• _Records provided_

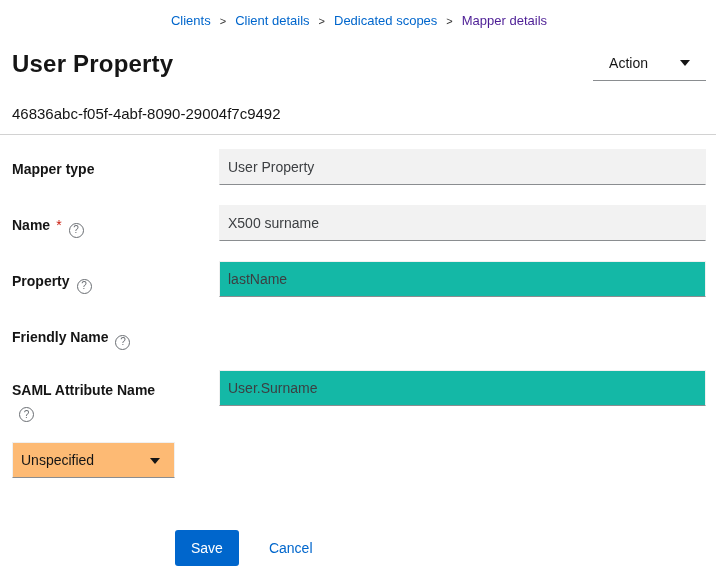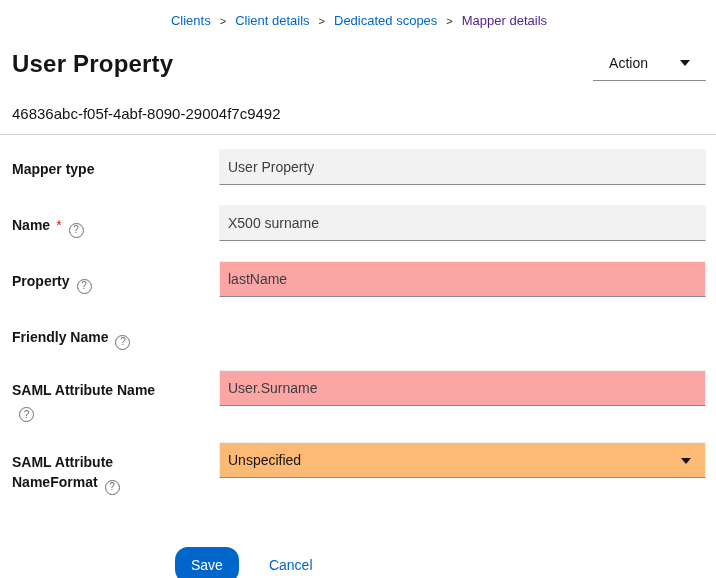--- a/index.html
+++ b/index.html
@@ -58,7 +58,7 @@
   .pf-input {
     width: 100%; height: 36px; padding: 0 8px;
     font-family: inherit; font-size: 14px; color: #3c3f42;
-    background: #fca5a5;
+    background: #14b8a6;
     border: 1px solid #f0f0f0; border-bottom: 1px solid var(--border-bottom, #8a8d90);
     border-radius: 0; outline: none;
   }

• _What the exercise asks_
Within the listing above, copy each line that has the string "border".

• _Exercise output_
     border: 1px solid #f0f0f0; border-bottom: 1px solid var(--border-bottom, #8a8d90);
     border-radius: 0; outline: none;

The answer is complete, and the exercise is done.